■ INSTRUKSI 1
Menurut teks tentang pameran foto No Borders, di lantai berapa Westmall, Grand Indonesia, bilik-bilik pameran itu berdiri?
══ BLOK TEKS ══
Senin, 26 Desember 2016

NO BORDERS, Membingkai Kisah Paramedis Humanis

Paramedis (dokter, perawat, atau tenaga kesehatan lainnya) selama ini kita ketahui sebagai penyelamat nyawa manusia – diluar fakta bahwa itulah yang diwajibkan profesi mereka. Tetapi bagaimana dengan keselamatan mereka sendiri ketika melakukan penyelamatan nyawa manusia lain (pasien)? No Borders Photo Exhibition merekam dalam bidikan foto, mencoba mengingatkannya.
*

Tiga bilik berbentuk persegi panjang berukuran sekira 2x5x2 meter berdiri kokoh mengisi salah satu ruang dari lantai 5 Westmall, Grand Indonesia, Jakarta Pusat. Tiga bilik terbuat dari besi, setengah bagian tengah-bawah sebagai kaki dan setengah-atas memajang foto, bidikan beberapa fotografer. Foto-foto dibingkai dalam cahaya putih. Foto berupa kombinasi antara tunggal dan berseri (photostory).
═══
■ INSTRUKSI 2
Ganti "Answer in" dengan "Respond in" pada entri di bawah, mulai dari baris yang memuat "Can you find small bowel?" sampai akhir entri, lalu tuliskan kembali bagian itu tanpa perubahan lain. Jangan sertakan gambarnya.
══ DATA ══
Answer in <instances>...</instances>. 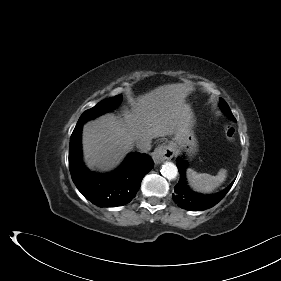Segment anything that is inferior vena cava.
I'll return each mask as SVG.
<instances>
[{
	"mask_svg": "<svg viewBox=\"0 0 281 281\" xmlns=\"http://www.w3.org/2000/svg\"><path fill=\"white\" fill-rule=\"evenodd\" d=\"M136 147L141 153H147L151 149V140L150 139H141L137 141Z\"/></svg>",
	"mask_w": 281,
	"mask_h": 281,
	"instance_id": "1",
	"label": "inferior vena cava"
}]
</instances>
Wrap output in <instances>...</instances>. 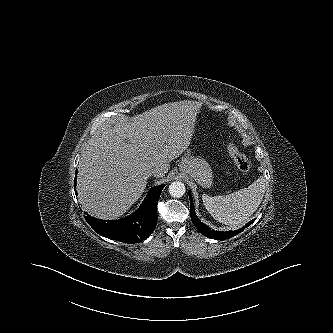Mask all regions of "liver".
<instances>
[{
	"mask_svg": "<svg viewBox=\"0 0 333 333\" xmlns=\"http://www.w3.org/2000/svg\"><path fill=\"white\" fill-rule=\"evenodd\" d=\"M200 106L172 102L103 126L79 162L77 191L85 211L104 220L126 213L143 194L149 170L158 168L155 177H164L187 150Z\"/></svg>",
	"mask_w": 333,
	"mask_h": 333,
	"instance_id": "liver-1",
	"label": "liver"
}]
</instances>
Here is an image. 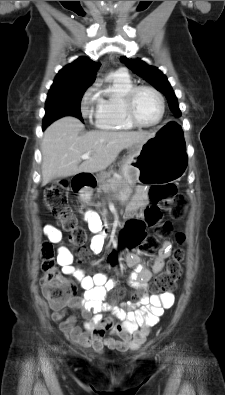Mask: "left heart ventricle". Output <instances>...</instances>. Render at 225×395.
<instances>
[{"instance_id": "left-heart-ventricle-1", "label": "left heart ventricle", "mask_w": 225, "mask_h": 395, "mask_svg": "<svg viewBox=\"0 0 225 395\" xmlns=\"http://www.w3.org/2000/svg\"><path fill=\"white\" fill-rule=\"evenodd\" d=\"M134 110L137 118L142 123H154L160 115L159 101L153 93L143 90L136 96Z\"/></svg>"}]
</instances>
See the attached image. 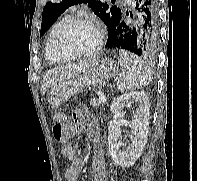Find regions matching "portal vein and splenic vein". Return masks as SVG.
<instances>
[{"label":"portal vein and splenic vein","mask_w":197,"mask_h":181,"mask_svg":"<svg viewBox=\"0 0 197 181\" xmlns=\"http://www.w3.org/2000/svg\"><path fill=\"white\" fill-rule=\"evenodd\" d=\"M99 98L101 99L102 102H106L107 101L106 96L104 94H101L99 96Z\"/></svg>","instance_id":"obj_1"}]
</instances>
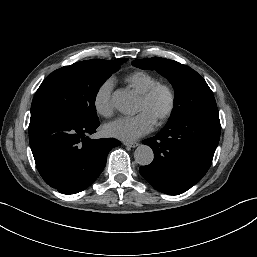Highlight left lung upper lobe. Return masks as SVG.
Returning a JSON list of instances; mask_svg holds the SVG:
<instances>
[{"label": "left lung upper lobe", "mask_w": 257, "mask_h": 257, "mask_svg": "<svg viewBox=\"0 0 257 257\" xmlns=\"http://www.w3.org/2000/svg\"><path fill=\"white\" fill-rule=\"evenodd\" d=\"M132 65L141 69L156 70L174 87V108L167 124L181 120L204 108L216 106L213 92L206 81L186 65L159 57L134 60Z\"/></svg>", "instance_id": "obj_1"}]
</instances>
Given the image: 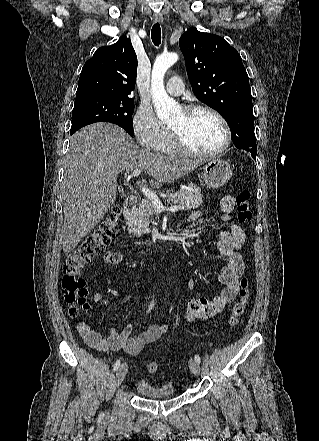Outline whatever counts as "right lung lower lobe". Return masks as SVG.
I'll return each instance as SVG.
<instances>
[{
    "instance_id": "1",
    "label": "right lung lower lobe",
    "mask_w": 319,
    "mask_h": 441,
    "mask_svg": "<svg viewBox=\"0 0 319 441\" xmlns=\"http://www.w3.org/2000/svg\"><path fill=\"white\" fill-rule=\"evenodd\" d=\"M74 132H70V134L72 135Z\"/></svg>"
}]
</instances>
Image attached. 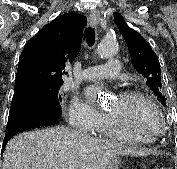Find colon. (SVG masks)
Listing matches in <instances>:
<instances>
[{
	"instance_id": "colon-1",
	"label": "colon",
	"mask_w": 177,
	"mask_h": 169,
	"mask_svg": "<svg viewBox=\"0 0 177 169\" xmlns=\"http://www.w3.org/2000/svg\"><path fill=\"white\" fill-rule=\"evenodd\" d=\"M157 169H165V168H157Z\"/></svg>"
}]
</instances>
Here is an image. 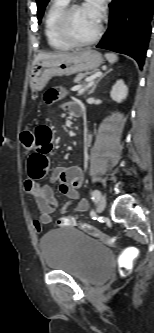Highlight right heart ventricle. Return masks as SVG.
<instances>
[{"label":"right heart ventricle","instance_id":"right-heart-ventricle-1","mask_svg":"<svg viewBox=\"0 0 154 333\" xmlns=\"http://www.w3.org/2000/svg\"><path fill=\"white\" fill-rule=\"evenodd\" d=\"M70 0H51L44 17V34L48 45L57 51H67L74 46L64 41L57 31V21Z\"/></svg>","mask_w":154,"mask_h":333}]
</instances>
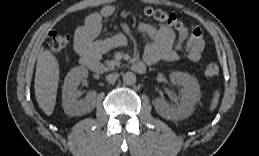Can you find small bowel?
Returning <instances> with one entry per match:
<instances>
[{
  "instance_id": "c3829d8e",
  "label": "small bowel",
  "mask_w": 259,
  "mask_h": 156,
  "mask_svg": "<svg viewBox=\"0 0 259 156\" xmlns=\"http://www.w3.org/2000/svg\"><path fill=\"white\" fill-rule=\"evenodd\" d=\"M114 13V6L105 5L99 11L88 15L83 24L76 28L74 47L81 58L90 55L99 59L109 49L125 45L126 39L122 34L96 40L103 21L112 17ZM137 28L146 36L144 61L148 65L177 61L181 57V52L187 60L192 62H197L202 57L205 41L197 26L183 27L179 30L177 39L174 30L165 24L154 26L139 22Z\"/></svg>"
}]
</instances>
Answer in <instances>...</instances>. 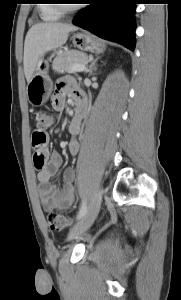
═══
■ JAWABAN LENGKAP 1
Di lantai 5 Westmall, Grand Indonesia, Jakarta Pusat.

■ JAWABAN LENGKAP 2
Can you find small bowel?
Returning <instances> with one entry per match:
<instances>
[{
  "instance_id": "c3829d8e",
  "label": "small bowel",
  "mask_w": 259,
  "mask_h": 156,
  "mask_svg": "<svg viewBox=\"0 0 259 156\" xmlns=\"http://www.w3.org/2000/svg\"><path fill=\"white\" fill-rule=\"evenodd\" d=\"M114 13V6L105 5L99 11L88 15L83 24L76 28L74 47L81 58L90 55L99 59L109 49L125 45L126 39L122 34L96 40L103 21L112 17ZM137 28L146 36L144 61L148 65L177 61L181 57V52L187 60L192 62H197L202 57L205 41L197 26L183 27L179 30L177 39L174 30L165 24L154 26L139 22Z\"/></svg>"
}]
</instances>
Respond in <instances>...</instances>. 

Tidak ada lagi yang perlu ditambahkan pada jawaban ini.